- Problems and tasks:
• a. In the post about a stepdaughter below, rewrite the paragraph that begins "I have tried to talk to hubby" as a short bulleted list that keeps its main facts.
• b. Transcribe the part of the post about a stepdaughter below starting with "Sorry if this" and going on through "her dirty clothes.".
• c. Translate this sentence from the post about a stepdaughter below into Spanish: "She throws a fit if we tell her to go outside and play."

- Selected text:
_ _ _ _ _

Sorry if this is long....

So my husband and I have been married for 4 years and have had custody of his daughter for 3. At first everything was great until 2 years ago. She is 11.
She always gets her way and No one in his family tells her no, including my hubby. All she does is argue and not listen and just has to butt into every conversation. She cries and throws temper tantrums if she doesn't get her way or is asked to do something even if it's just cleaning up her dirty clothes.
I have tried to talk to hubby, but he always takes her side. She throws a fit if we tell her to go outside and play. All she does is sit on her phone, in front of the tv and eat. He won't even enforce chores, which means I am also her maid. She is overweight, her and I wear the same size. I have told him to limit how much she eats and what she eats. She just cried if she can't have junk food or eat whenever she wants. She is always starting fights with my hubby and I. He has already said that if I don't take care of her and if I don't do everything for her and if I argue with her then I can pack my bags and leave. She is constantly lying, and of course he believes her.
I am to the point where I don't speak to her or engage her, because she will just manipulate the situation. She is lazy and dirty, she refuse to bath, and if I ask her to shower it's a huge blowout. She even still leaves marks in her underwear and refuses to use toilet paper. She never brushes her teeth or brushes her hair. All my hubby does is baby her and makes excuses for her. It is ruining my marriage. I don't know what to do anymore. Please help. Please no negative comments please.

_ _ _ _ _

- Dataset excerpt:
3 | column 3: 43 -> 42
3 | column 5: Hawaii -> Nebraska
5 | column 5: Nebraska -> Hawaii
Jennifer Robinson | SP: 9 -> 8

_ _ _ _ _

- Final results:
• a.
- Talking to my husband doesn't help; he always takes her side.
- She throws a fit when told to go outside and play.
- She only sits on her phone, watches TV and eats.
- He won't enforce chores, so I end up as her maid.
- She is overweight and wears the same size as me. I've asked him to limit what and how much she eats, but she cries when she can't have junk food or eat whenever she wants.
- She keeps starting fights with both of us.
- He has said I can pack my bags and leave if I don't take care of her and do everything for her, or if I argue with her.
- She lies constantly, and he believes her.

• b.
Sorry if this is long....

So my husband and I have been married for 4 years and have had custody of his daughter for 3. At first everything was great until 2 years ago. She is 11.
She always gets her way and No one in his family tells her no, including my hubby. All she does is argue and not listen and just has to butt into every conversation. She cries and throws temper tantrums if she doesn't get her way or is asked to do something even if it's just cleaning up her dirty clothes.

• c. Hace un berrinche si le decimos que salga a jugar afuera.